(Extracted page text data)
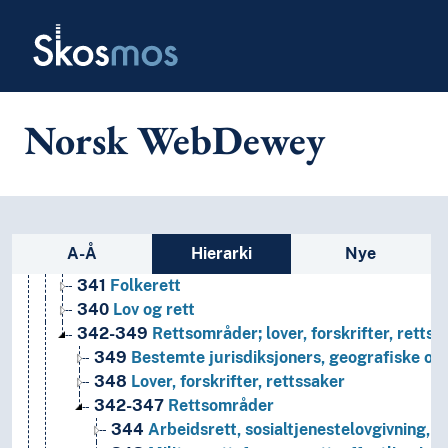
Skip to main
T4--0
Hjelpetabell 4. Underinndeling av de enkelte 
Skosmos
T5--0
Hjelpetabell 5. Etniske og nasjonale grupper
T6--0
Hjelpetabell 6. Språk
0
Informatikk, informasjon og generelle verker
7
Kunst og fritid
Norsk WebDewey
8
Litteratur
5
Naturvitenskap
2
Religion
3
Samfunnsvitenskap
38
Handel, kommunikasjonsmidler og samferdsel
Sidefelt: navigér i vokabularet
A-Å
Hierarki
Nye
34
Lov og rett
341
Folkerett
340
Lov og rett
342-349
Rettsområder; lover, forskrifter, rett
349
Bestemte jurisdiksjoners, geografiske om
348
Lover, forskrifter, rettssaker
342-347
Rettsområder
344
Arbeidsrett, sosialtjenestelovgivning, u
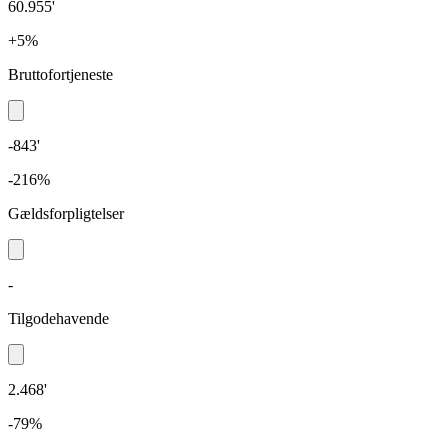
60.955'
+5%
Bruttofortjeneste
-843'
-216%
Gældsforpligtelser
-
Tilgodehavende
2.468'
-79%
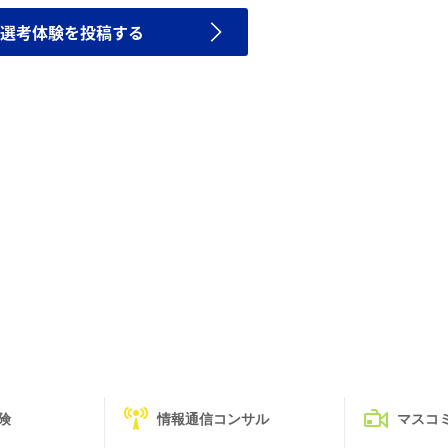
選考体験を投稿する
険
情報通信コンサル
マスコ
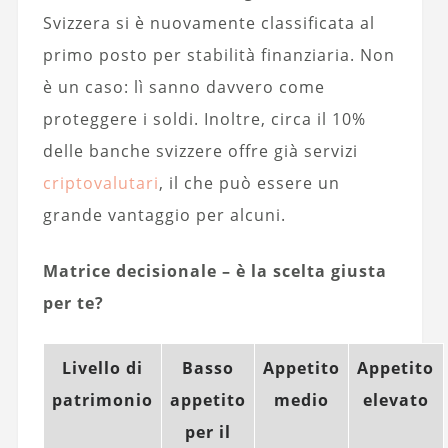
Svizzera si è nuovamente classificata al
primo posto per stabilità finanziaria. Non
è un caso: lì sanno davvero come
proteggere i soldi. Inoltre, circa il 10%
delle banche svizzere offre già servizi
criptovalutari
, il che può essere un
grande vantaggio per alcuni.
Matrice decisionale – è la scelta giusta
per te?
Livello di
Basso
Appetito
Appetito
patrimonio
appetito
medio
elevato
per il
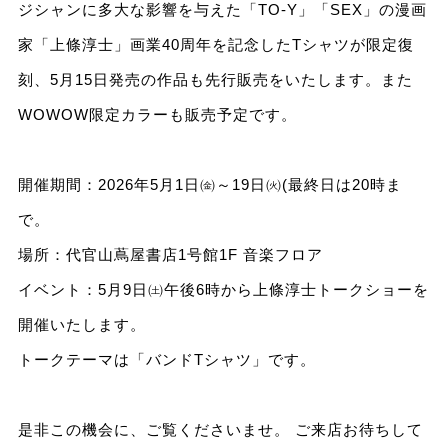
ジシャンに多大な影響を与えた「TO-Y」「SEX」の漫画
家「上條淳士」画業40周年を記念したTシャツが限定復
刻、5月15日発売の作品も先行販売をいたします。また
WOWOW限定カラーも販売予定です。
開催期間：2026年5月1日㈮～19日㈫(最終日は20時ま
で。
場所：代官山蔦屋書店1号館1F 音楽フロア
イベント：5月9日㈯午後6時から上條淳士トークショーを
開催いたします。
トークテーマは「バンドTシャツ」です。
是非この機会に、ご覧くださいませ。 ご来店お待ちして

### PROMPT
In the records above, find each line that holds the word "Hjelpetabell"; copy all such lines.

### WRITTEN RESPONSE
Hjelpetabell 4. Underinndeling av de enkelte 
Hjelpetabell 5. Etniske og nasjonale grupper
Hjelpetabell 6. Språk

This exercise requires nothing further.